Еще более личной складывается ситуация в сонете 42, где Поэту предстоит каким-то образом смириться с так называемой двойной изменой: Друг изменил ему с его же возлюбленной. Каким должен быть парадоксальный ход мысли, чтобы доказать самому себе, что измена случилась не вопреки любви к Поэту, а как ее новое свидетельство? В трех катренах дана ситуация и не скрыто горестное к ней отношение Поэта. Финальное двустишие -- выход из нее, как будто бы обретенный happy end: «But here's the joy; my friend and I are one; / Sweet flattery, then she loves but me alone». Текст приходится привести на языке оригинала, поскольку ни один русский перевод в полной мере не передает иронии смыслового перевертыша.

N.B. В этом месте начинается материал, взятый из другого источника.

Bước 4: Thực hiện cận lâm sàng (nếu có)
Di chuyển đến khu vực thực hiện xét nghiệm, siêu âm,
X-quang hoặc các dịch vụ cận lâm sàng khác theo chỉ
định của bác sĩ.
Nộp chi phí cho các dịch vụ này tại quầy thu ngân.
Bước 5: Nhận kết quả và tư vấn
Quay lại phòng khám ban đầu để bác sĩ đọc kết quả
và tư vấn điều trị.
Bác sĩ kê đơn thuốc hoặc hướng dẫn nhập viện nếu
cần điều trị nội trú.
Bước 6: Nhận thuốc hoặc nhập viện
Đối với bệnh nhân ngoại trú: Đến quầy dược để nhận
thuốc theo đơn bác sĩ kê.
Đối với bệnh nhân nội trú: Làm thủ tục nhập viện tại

Сонет, играя остроумием, призван аргументировать, будто Друга и возлюбленную Поэта связывает прежде всего любовь к нему самому. Иными словами, их с Другом единство не утрачено, и в этом -- радость, а если так, то и возлюбленная верна Поэту, что противоречит реальности ситуации. Вот почему в последней строке Поэт прерывает ход своей остроумно успокаивающей мысли то ли восклицанием, то ли обращением: «Sweet flattery...». В тексте 1609 г. после этих слов стоит запятая. Современные редакторы нередко меняют ее на восклицательный знак, отменяя возможность безличного обращения и усиливая восклицание, обращенное Поэтом к самому себе с горьким напоминанием о том, что все его логическое построение не более чем лесть или самоутешительный обман (gratifying deception) [Crystall, Crystall 2002: 178]. Это слово отменяет утешительный вывод, даже до того как он произнесен: «.then she loves but me alone».

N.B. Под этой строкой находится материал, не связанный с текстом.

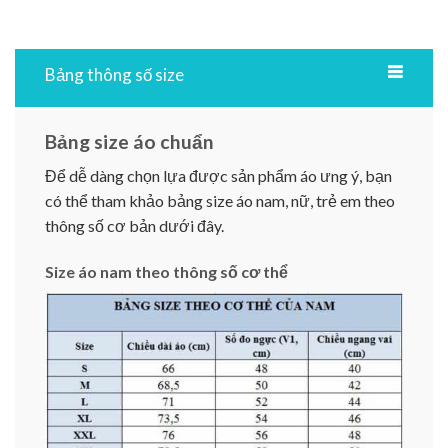
Bảng thông số size
Bảng size áo chuẩn
Để dễ dàng chọn lựa được sản phẩm áo ưng ý, bạn
có thể tham khảo bảng size áo nam, nữ, trẻ em theo
thông số cơ bản dưới đây.
Size áo nam theo thông số cơ thể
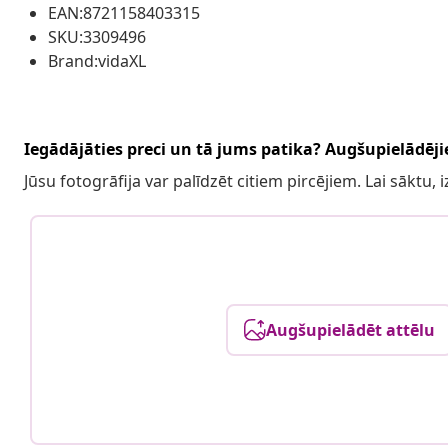
EAN:8721158403315
SKU:3309496
Brand:vidaXL
Iegādājāties preci un tā jums patika? Augšupielādējie
Jūsu fotogrāfija var palīdzēt citiem pircējiem. Lai sāktu,
Augšupielādēt attēlu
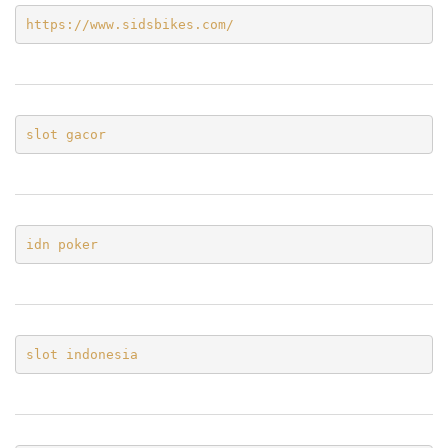
https://www.sidsbikes.com/
slot gacor
idn poker
slot indonesia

Решающим доказательством самообмана служит то, что если все сказанное выше -- правда, тогда нужно было бы согласиться, что и дама любит Поэта -- его одного (!), а в ее верную и исключительную любовь он не имеет основания верить. Поэт ее любит и дважды в этом признается, а ее отношение характеризует глагол «обманывать, наносить обиду» (to abuse). И лишь в последней строке речь заходит о возможности ее любви, предваряя (точнее -- отменяя) эту возможность словами о лести-обмане. Здесь в очередной раз намечены отношения Поэта с Дамой, которые получат развитие во второй части сборника.
Произведя в тексте замену знака на восклицательный, английские редакторы, как правило, не оговаривают того факта, что последняя строка заставляет видеть лирический сюжет в совершенно ином свете, не доверяясь его риторике. Они, вероятно, (как и К. Данкен-Джоунз), находят аргумент в пользу того, будто «любя юношу, женщина в действительности любит одного Поэта», «логически и эмоционально слабым» [Duncan-Jones 2015: 194]. Впрочем, точнее говорить не о слабости аргумента, а о его остроумной обманчивости.